再び子供達の中に潜むにしてもまだ先の話だろう。いったい何なのかいぶかしく思いつつも、私もソファに腰かける。

「ところで…君は青薔薇歌劇団というのを知っているか?」
「青薔薇歌劇団というと、確か男性だけでお芝居やショーをする劇団ですよね?聞いたことはありますが、見たことはありません。」私は正直に答えた。そもそもこの国に来て、暗部に入ってからは休みなんてあってないようなもの。たまたまポツンと空いた1日は、たまりにたまった家事をやって、ゆっくり寝たらおしまいなんてことがザラだ。娯楽なんて、たまの読書ぐらいだろうか。

「実は昨日の騒動だが、その歌劇団の連中が、外出禁止を無視して飲んで帰ってきて取引現場に行き当ってしまったのが原因だ。しかも悪いことに、酔っ払って先に歩いていたのが歌劇団に所属している第3王子ミシェル殿下だった。」テーブルを人差し指で叩きながらベルナー部長が言う。

「殿下はどうやら、あの貴族の顔を見てしまったらしい。ただ、酔っていて証言には使えないし、そもそも顔を覚えていないとおっしゃっている。本当に使えない…忘れてくれ、とにかく殿下はそれが誰だったのかはわからないが、向こうは殿下の顔を見ているし、殿下に顔を覚えられたと思っているはずなんだ。」途中ものすごく不敬なことを言っていた気がするが、ツッコむのはやめよう。

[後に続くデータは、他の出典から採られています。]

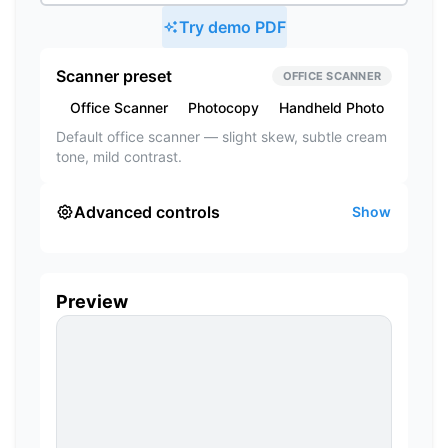
Try demo PDF
Scanner preset
OFFICE SCANNER
Office Scanner
Photocopy
Handheld Photo
Subtle
Default office scanner — slight skew, subtle cream
tone, mild contrast.
Advanced controls
Show
Preview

「おそらくあの貴族にしろ、組織の人間にしろ殿下の命を狙ってくるだろう。だからその護衛を君に頼みたいんだ。」そろそろやめないと、人差し指が折れるか応接机に穴が開きますよ、部長。っていうか王子様なら護衛とかいるもんじゃないの?

「ですが、近衛の騎士がいますよね?私なんかよりも何倍も強い騎士様がいらっしゃるから大丈夫な気もしますが…。」と正直な疑問を口にする。ベルナー部長は私のような下っ端でも、こうやって意見を口にすることをとがめず、話をしてくれる方なのだ。

「正攻法なら確かに近衛騎士の方が強いだろう。ただヤツラもなりふり構わず狙ってくるだろうし、それに君なら相手を殺さずに倒すのが得意だろう?ゴロツキどもから取引相手なり組織なりにつながる証拠が出れば、それもこちらとしては有難いんだ。」とやってくれるかい?と身を乗り出してくる。

「了解しました。それでどのような身分で近づきますか?居酒屋の女?それとも劇団の衣装係にでも潜りこむとか…」と私。

「今回はできるだけ不自然でなく、それでいて次の摘発まで2週間はぴったりくっつけるような身分が良くてだね…というわけで、君には彼らの大ファンである私の従妹の令嬢という役で近づいてもらうつもりなんだ。幸い彼らの公演の劇場が侯爵家のうちの持ち物でね。君には視察と言う名目で見学に来た、わがままな可愛らしいお嬢様として、彼らとできるだけ共にいるようにしてほしい。」君なら令嬢としての振る舞いも完璧だろう、彼が言う。気は進まないけれど、昔取った杵柄というやつか。

「わかりました…いったん帰って身支度をしてからまた来ます。」と私は了承することにした。
実は保護した子供達が落ち着いて両親たちと会えるまで付き添った後、そのまま暗部に帰ってきて報告書を仕上げていたから、私は昨日から着の身着のままなのだ。早くお風呂に入りたい。

「構わないよ。ある程度の役はメーキャップ室に伝えてあるから、そのまま向かってくれ。君の従者としてユリウスが就くから、今回の任務はツーマンセルだ。詳しいスケジュールや作戦内容はアイツに伝えておくので、指示に従うように。それと、ミシェル殿下の元に向かう時はもう少し令嬢っぽく頼むよ。」と私のさらわれスタイルを見て、苦笑しながら部長が言った。

「ええ、もうそれはブリブリのご令嬢の格好で行きますよ。」懐かしい黒目黒髪は少し名残惜しいが仕方がない。私はとある人物を思い浮かべつつ、一礼して部長室を後にした。